Handeln bedeutet: Situationen verstehen, reflektieren, Entscheidungen treffen, Verantwortung übernehmen; Vollziehen bedeutet: Vorschriften ausführen, Checklisten abhaken, Prozesse wiederholen; Berufliche Bildung soll Handeln ermöglichen, nicht nur Vollzug sichern.
Gerade im Kontext der Digitalisierung und KI-Nutzung, auf die Rosa ebenfalls verweist, ist die Rückeroberung solcher Handlungsspielräume eine Kernaufgabe der beruflichen Bildung. KI kann Routineaufgaben übernehmen, doch sie darf nicht die menschliche Urteilskraft verdrängen. Betriebliche Ausbildung muss deshalb Lernarrangements schaffen, die nicht das Befolgen, sondern das sinnvolle Entscheiden fördern.

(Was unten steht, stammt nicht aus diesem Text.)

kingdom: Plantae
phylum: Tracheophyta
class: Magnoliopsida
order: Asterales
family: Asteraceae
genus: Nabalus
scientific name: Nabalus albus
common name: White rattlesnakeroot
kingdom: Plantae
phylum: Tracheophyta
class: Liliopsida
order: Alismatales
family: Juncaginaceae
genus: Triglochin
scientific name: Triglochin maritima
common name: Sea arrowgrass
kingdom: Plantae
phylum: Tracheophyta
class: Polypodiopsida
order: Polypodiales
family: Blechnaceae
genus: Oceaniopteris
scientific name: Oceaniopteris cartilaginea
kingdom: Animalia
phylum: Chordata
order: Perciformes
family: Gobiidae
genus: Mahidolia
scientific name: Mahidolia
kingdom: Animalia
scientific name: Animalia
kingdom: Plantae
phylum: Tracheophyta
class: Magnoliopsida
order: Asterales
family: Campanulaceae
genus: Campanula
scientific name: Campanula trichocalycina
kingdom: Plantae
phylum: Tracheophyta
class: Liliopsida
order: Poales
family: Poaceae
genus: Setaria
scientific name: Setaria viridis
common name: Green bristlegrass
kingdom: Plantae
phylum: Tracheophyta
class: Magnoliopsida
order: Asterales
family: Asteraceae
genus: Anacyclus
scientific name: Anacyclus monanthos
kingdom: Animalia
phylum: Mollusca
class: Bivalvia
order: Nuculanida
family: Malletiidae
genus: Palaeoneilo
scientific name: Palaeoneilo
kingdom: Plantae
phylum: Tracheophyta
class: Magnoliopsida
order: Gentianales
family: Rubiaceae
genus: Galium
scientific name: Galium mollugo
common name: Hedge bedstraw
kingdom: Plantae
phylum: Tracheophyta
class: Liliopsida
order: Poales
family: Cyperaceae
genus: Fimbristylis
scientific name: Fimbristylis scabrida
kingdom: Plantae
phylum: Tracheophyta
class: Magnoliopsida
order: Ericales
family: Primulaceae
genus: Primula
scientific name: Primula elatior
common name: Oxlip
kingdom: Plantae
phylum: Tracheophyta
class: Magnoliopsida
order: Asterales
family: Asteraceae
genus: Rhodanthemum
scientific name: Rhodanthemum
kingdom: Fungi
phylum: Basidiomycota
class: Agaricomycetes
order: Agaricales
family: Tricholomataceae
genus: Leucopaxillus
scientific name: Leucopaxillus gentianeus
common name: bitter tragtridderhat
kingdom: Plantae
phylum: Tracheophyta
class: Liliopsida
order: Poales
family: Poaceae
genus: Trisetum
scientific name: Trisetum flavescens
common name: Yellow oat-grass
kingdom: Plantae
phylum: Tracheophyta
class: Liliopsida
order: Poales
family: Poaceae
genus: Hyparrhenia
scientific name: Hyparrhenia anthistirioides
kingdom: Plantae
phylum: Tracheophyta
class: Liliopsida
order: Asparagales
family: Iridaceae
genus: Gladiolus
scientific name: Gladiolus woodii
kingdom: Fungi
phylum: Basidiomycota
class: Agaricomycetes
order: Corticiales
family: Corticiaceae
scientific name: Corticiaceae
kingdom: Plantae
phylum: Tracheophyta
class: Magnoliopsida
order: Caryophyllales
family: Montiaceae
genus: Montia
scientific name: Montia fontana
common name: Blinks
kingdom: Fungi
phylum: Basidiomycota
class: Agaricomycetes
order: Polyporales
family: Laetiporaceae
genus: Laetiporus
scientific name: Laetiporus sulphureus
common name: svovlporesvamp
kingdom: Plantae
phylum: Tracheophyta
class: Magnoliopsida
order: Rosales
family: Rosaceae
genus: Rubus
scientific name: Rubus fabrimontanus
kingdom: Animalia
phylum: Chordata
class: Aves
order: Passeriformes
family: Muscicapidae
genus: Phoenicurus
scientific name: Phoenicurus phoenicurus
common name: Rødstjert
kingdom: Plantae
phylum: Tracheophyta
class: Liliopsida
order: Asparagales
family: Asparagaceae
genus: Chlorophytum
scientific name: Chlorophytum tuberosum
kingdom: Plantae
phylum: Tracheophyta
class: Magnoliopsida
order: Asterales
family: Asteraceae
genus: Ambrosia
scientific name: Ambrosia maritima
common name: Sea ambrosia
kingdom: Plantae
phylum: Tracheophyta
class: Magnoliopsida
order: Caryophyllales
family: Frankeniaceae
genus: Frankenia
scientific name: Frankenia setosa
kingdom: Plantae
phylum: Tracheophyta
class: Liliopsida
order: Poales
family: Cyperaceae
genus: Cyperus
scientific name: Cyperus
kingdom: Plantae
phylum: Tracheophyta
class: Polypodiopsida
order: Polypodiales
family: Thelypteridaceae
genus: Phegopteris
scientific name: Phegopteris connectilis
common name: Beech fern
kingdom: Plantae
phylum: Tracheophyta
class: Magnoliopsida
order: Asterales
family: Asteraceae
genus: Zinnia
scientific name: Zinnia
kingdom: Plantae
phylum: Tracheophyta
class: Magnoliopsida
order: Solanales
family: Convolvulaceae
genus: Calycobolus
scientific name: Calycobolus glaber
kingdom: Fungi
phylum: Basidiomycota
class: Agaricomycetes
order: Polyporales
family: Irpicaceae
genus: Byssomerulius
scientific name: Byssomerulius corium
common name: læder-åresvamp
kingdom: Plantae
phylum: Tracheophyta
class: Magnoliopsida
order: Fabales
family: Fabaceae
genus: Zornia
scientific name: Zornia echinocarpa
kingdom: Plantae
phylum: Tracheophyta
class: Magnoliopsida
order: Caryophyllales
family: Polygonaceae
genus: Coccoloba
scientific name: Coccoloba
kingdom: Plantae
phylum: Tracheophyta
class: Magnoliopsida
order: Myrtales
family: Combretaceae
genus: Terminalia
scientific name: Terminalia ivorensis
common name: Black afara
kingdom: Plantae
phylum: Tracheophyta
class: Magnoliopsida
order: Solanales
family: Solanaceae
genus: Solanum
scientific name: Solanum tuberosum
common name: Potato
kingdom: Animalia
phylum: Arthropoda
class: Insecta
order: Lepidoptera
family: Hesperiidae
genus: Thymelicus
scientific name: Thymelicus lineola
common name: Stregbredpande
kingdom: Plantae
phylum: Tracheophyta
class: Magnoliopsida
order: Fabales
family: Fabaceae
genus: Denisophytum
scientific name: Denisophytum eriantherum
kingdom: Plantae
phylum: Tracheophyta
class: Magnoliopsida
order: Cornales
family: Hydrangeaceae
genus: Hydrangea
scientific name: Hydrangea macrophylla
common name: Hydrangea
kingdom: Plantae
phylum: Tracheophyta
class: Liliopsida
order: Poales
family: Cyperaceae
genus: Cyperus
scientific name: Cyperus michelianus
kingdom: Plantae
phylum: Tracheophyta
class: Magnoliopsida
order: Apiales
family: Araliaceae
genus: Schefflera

Damit erfüllt Rosas Kritik eine doppelte Funktion: Sie ist gesellschaftsdiagnostisch, weil sie auf den strukturellen Verlust an Handlungsräumen hinweist, und bildungspolitisch, weil sie die Notwendigkeit bekräftigt, diese Räume in der beruflichen Bildung zu schützen und zu erweitern. Der Gesetzgeber hat dies im BBiG angelegt – aber die Umsetzung im Alltag bleibt eine ständige pädagogische Herausforderung. Es geht darum, die Balance zwischen Verlässlichkeit und Freiheit, zwischen Regelbindung und Urteilskraft herzustellen. Handlungsfähigkeit ist also nicht Regelbruch, sondern reflektierte Regelanwendung – und wo nötig, begründete Regelabweichung im Sinne verantwortlichen Berufshandelns.